I have since swapped eth0 and mavclan1, and I do static IPv4 on eth0 and DHCP client on macvlan1, which gets me further even using dhcpcd, interface gets created, but still does not re-try to obtain lease after initial timeout. I have not bothered to investigate further because my solution without dhcpcd works very well for me.

1

Does anyone know how I can fix this, to satisfy both conditions?

Perhaps, but not in a canonical way ("proper practice") way without examining the system (I've never used minibian), and learning more about how network configuration on GNU/Linux in general is supposed to work, because I've never used it properly.

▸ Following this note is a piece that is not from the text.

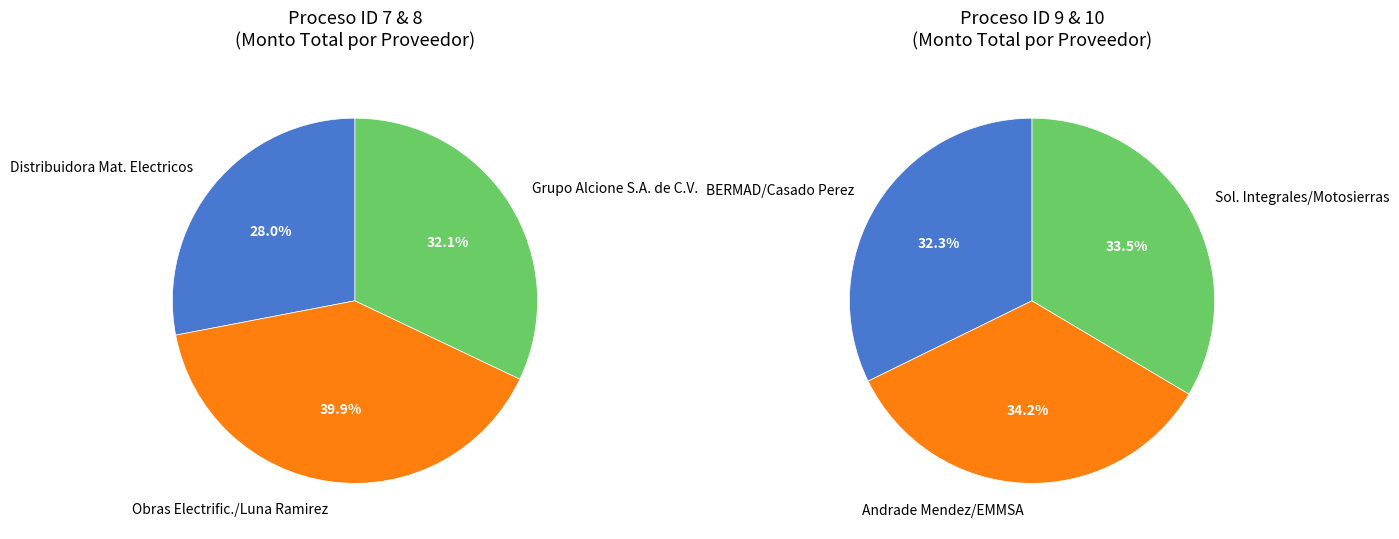

Is there any slice that represents more than half of the pie?

No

All my debian style machines, including pis, have an /etc/network/interfaces that looks like your commented out version.

auto lo
iface lo inet loopback

Non "debian style" distros don't have this file at all -- although they'll have something roughly equivalent, which I'll also crudely disable. I do this because the whole if-up/down autoconfig system in my opinion causes more problems than it solves. However, part of my perspective includes the fact that I understand linux networking on a lower level well enough, and that I find scripting for this sort of thing and/or adding something to the init system myself fairly simple. But that's a perspective that took some years to acquire.

My recommendation here would be to leave that file as you have it (with everything but the first two lines commented out or removed) and try adding this to /etc/rc.local:

 (
     ip link set eth0 up
     dhclient -v eth0
 ) &> /var/log/ethernet.log

First make sure dhclient is installed (dhclient --version), and if not install it.

Also check the system for ifplugd: ps -C ifplugd. If it is in use, disable it.

There are some drawbacks to this:

  • It assumes you are only using the pi on a wire, i.e., you don't want it to prefer or fallback on wifi.

  • If you disconnect, you'll have to re-run those commands again or reboot.

If it doesn't work, have a look in /var/log/ethernet.log.

4
  • Thanks...but I am still curious why this would be a problem?... Rasbpian proper does not have this issue. Is there some more information I could give to help find out was is causing this?
    – NULL
    Apr 7, 2016 at 19:20
  • That's getting a bit on par with trying to help someone diagnose their engine problems over the phone -- not necessarily impossible but probably not worthwhile either. Ask the horse's mouth (i.e., the minibian creator) about it), which will probably mean email.
    – goldilocks
    Apr 7, 2016 at 19:28
  • True.. I was hoping someone here might be using Minibian and have resolved this issue.
    – NULL
    Apr 7, 2016 at 19:30
  • We don't even have a tag but I added one...
    – goldilocks
    Apr 7, 2016 at 19:35
0

I remove the static ip from /boot/cmdline.txt and that works.